The GenAI Case for Middle East Tech Functions

Understandably, the journey to implementing GenAI across the tech function of an organization can seem like a daunting move, particularly for many tech functions in the region with early-stage or developing capabilities, reflecting the recent push for in-house technology capabilities.

The case for the Middle East CIOs today is closely tied to spotting where organizations are positioned on the GenAI action roadmap above and reaching a rapid consensus on the need and benefit of integrating GenAI across their organizations. Encouragingly, nearly half of all organizations in the Middle East have already executed successful programmatic digital transformations 3 3 What Innovation Leaders Do Differently, BCG Notes: 3 What Innovation Leaders Do Differently, BCG presenting a solid base from which to accelerate their own potential by adopting GenAI and spurring further adoption across the region.

In addition to discerning a clear pathway to realize the promised value of GenAI, a key challenge lies in effectively scaling such transformations organization-wide, especially given the possibility of high initial costs associated with deploying such systems.
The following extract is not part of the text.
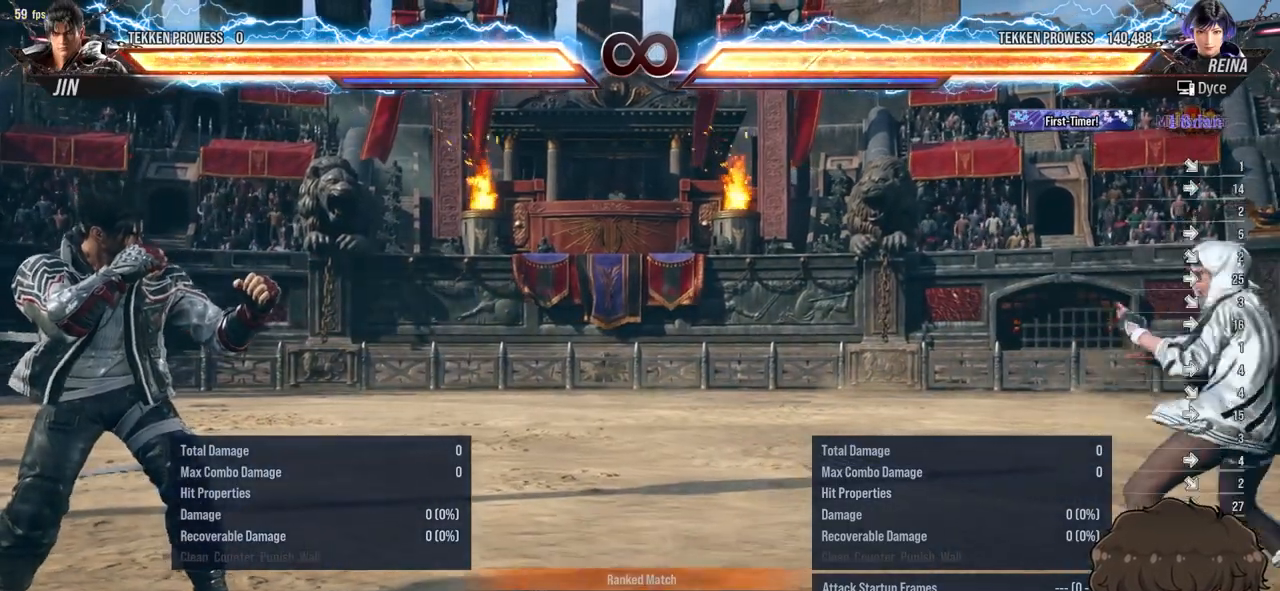
{"buttons": [], "events": [[33, "DPAD_DOWN", "up"], [67, "DPAD_RIGHT", "up"], [100, "DPAD_RIGHT", "down"], [317, "DPAD_RIGHT", "up"], [367, "DPAD_LEFT", "down"], [450, "DPAD_LEFT", "up"]]}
In this regard, CIOs in the Middle East can benefit from a studied balance between value and feasibility in choosing where to invest (see exhibit 4).
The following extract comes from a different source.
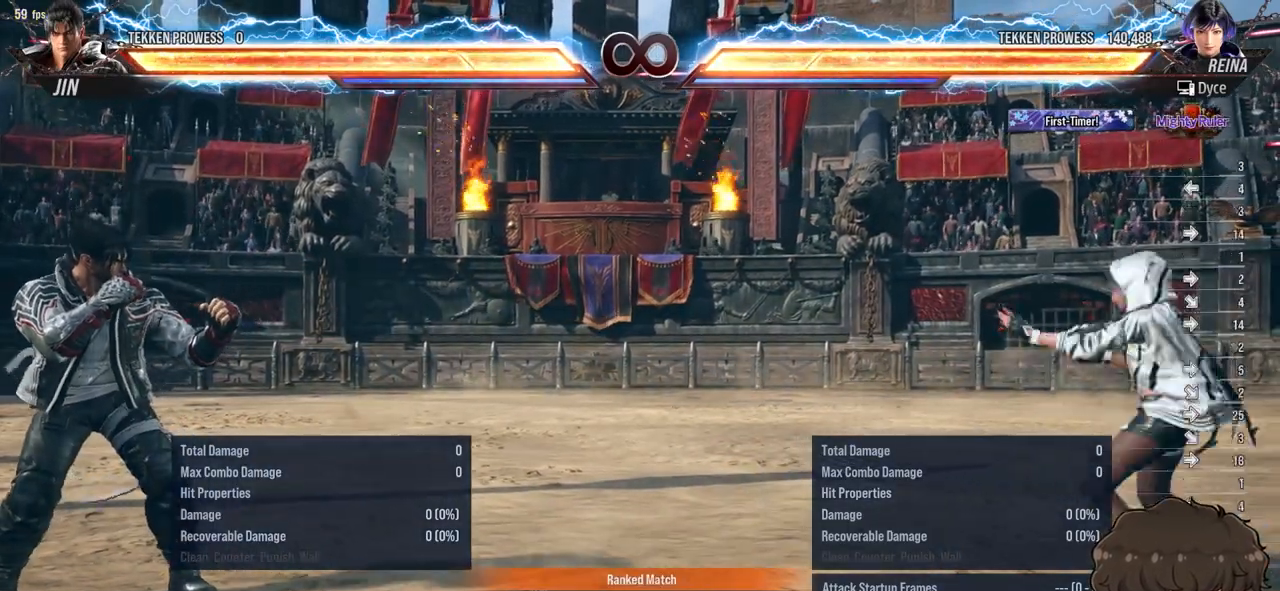
{"buttons": ["DPAD_LEFT"], "events": [[33, "DPAD_LEFT", "down"], [117, "DPAD_LEFT", "up"], [267, "DPAD_UP", "down"], [350, "DPAD_UP", "up"], [483, "DPAD_LEFT", "down"]]}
GenAI has the potential for a multiplier-level step change in productivity and value. By trialing and implementing these solutions and tools within their own tech functions first, forward-looking CIOs will be well-positioned to gain the requisite knowledge and experience to help reap business value across their organizations.

In an age of disruption, overcoming adoption barriers will prove key in helping position tech functions so that they drive multipliers of value at ambitious organizations, setting them up for sustained success. Putting off GenAI until full capability maturity is achieved, however, might ultimately prove to be a costly move that will likely only enforce barriers to change in the long term.

Acknowledgements
Special thanks to Zakir Siddique who has contributed to this publication.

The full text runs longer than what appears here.